In the samples analyzed, the researchers were able to detect 1,141 unique genetic changes in 901 of the 31,100 samples, representing 2.9% of the study population. A recent analysis of the same data yielded 379 changes in 30,208 samples, or 1.2%
Additionally, Vattathil and Scheet confirmed previous observations that these changes are substantially more common with increasing age, occurring in more than 5% of individuals older than 65 and more than 10% of individuals older than 80. The study raises many questions, such as whether these newly discovered mutations carry the same prognostic value.
Although the mutations cannot be directly linked to cancer incidence in this study, the authors note that the genetic changes identified were not random. Rather, certain chromosomes appear to show a preference for loss or gains. Some aberrations were linked to regions associated with hematological malignancies.
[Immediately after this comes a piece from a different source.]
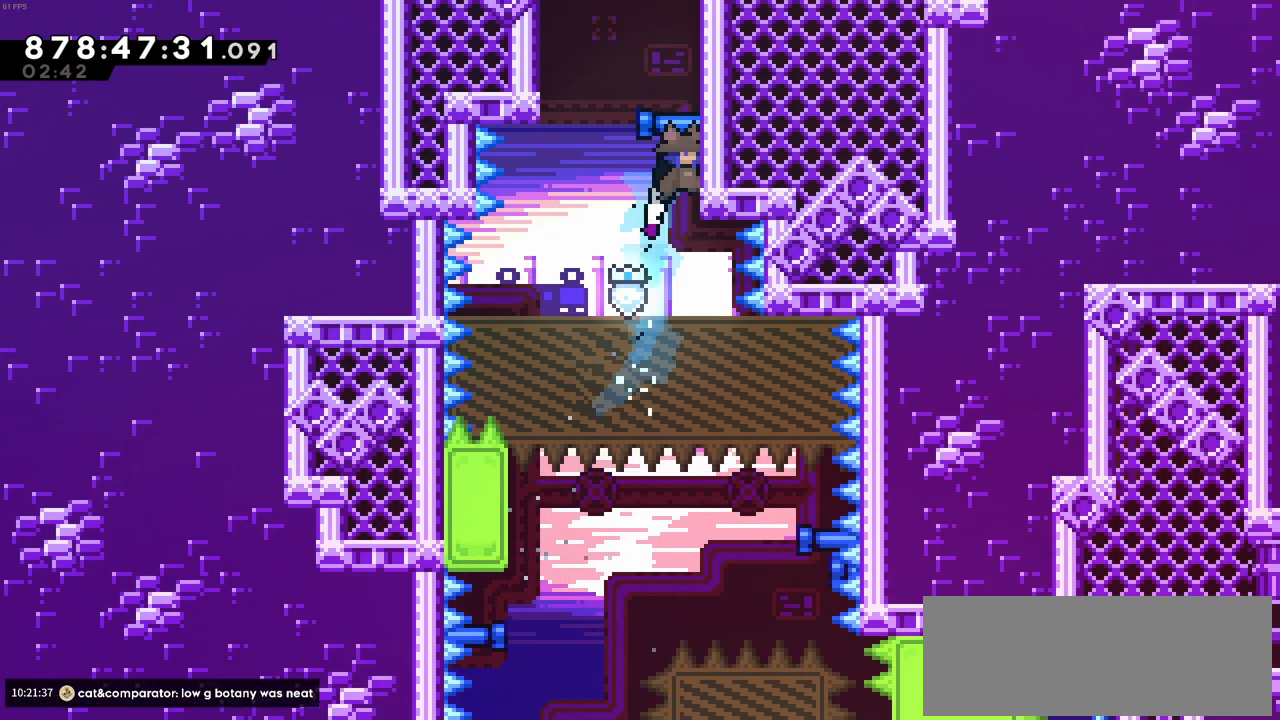
{"keys": ["c", "up", "z"], "events": [[16, "c", "down"], [166, "c", "up"], [166, "right", "up"], [216, "c", "down"], [350, "c", "up"], [400, "c", "down"]]}
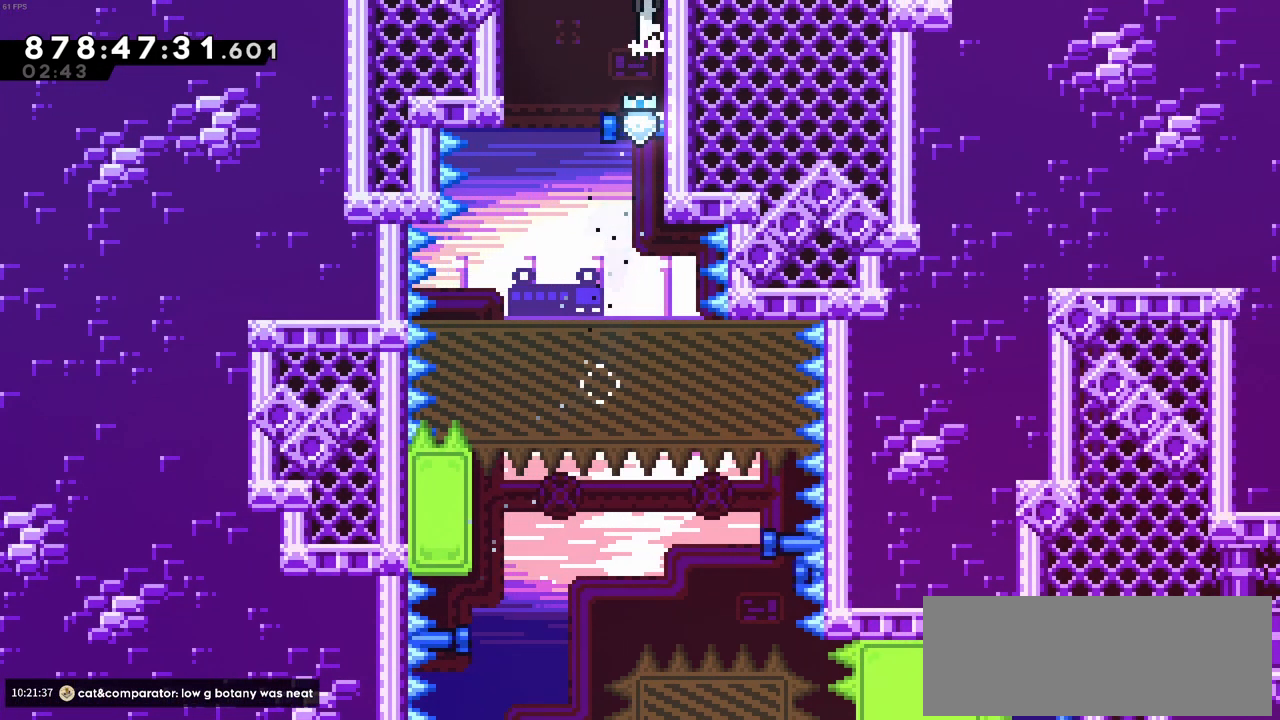
{"keys": []}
In the future, the researchers expect their method to be applied in increasingly large datasets and alternate tissues. Scheet is now collaborating with other MD Anderson researchers to investigate genetic mosaicism in tissues subjected to environmental exposures, such as the lungs, colon and skin.
Shedding light on genetic mosaicism in pre-malignant lesions of these tissues may allow researchers to identify genetic changes that drive cancer progression and could be markers of risk or targets for intervention.
“We are looking at the genome in a different way. This allows us to examine pre-malignancies in a manner not accessible by traditional methods,” says Scheet.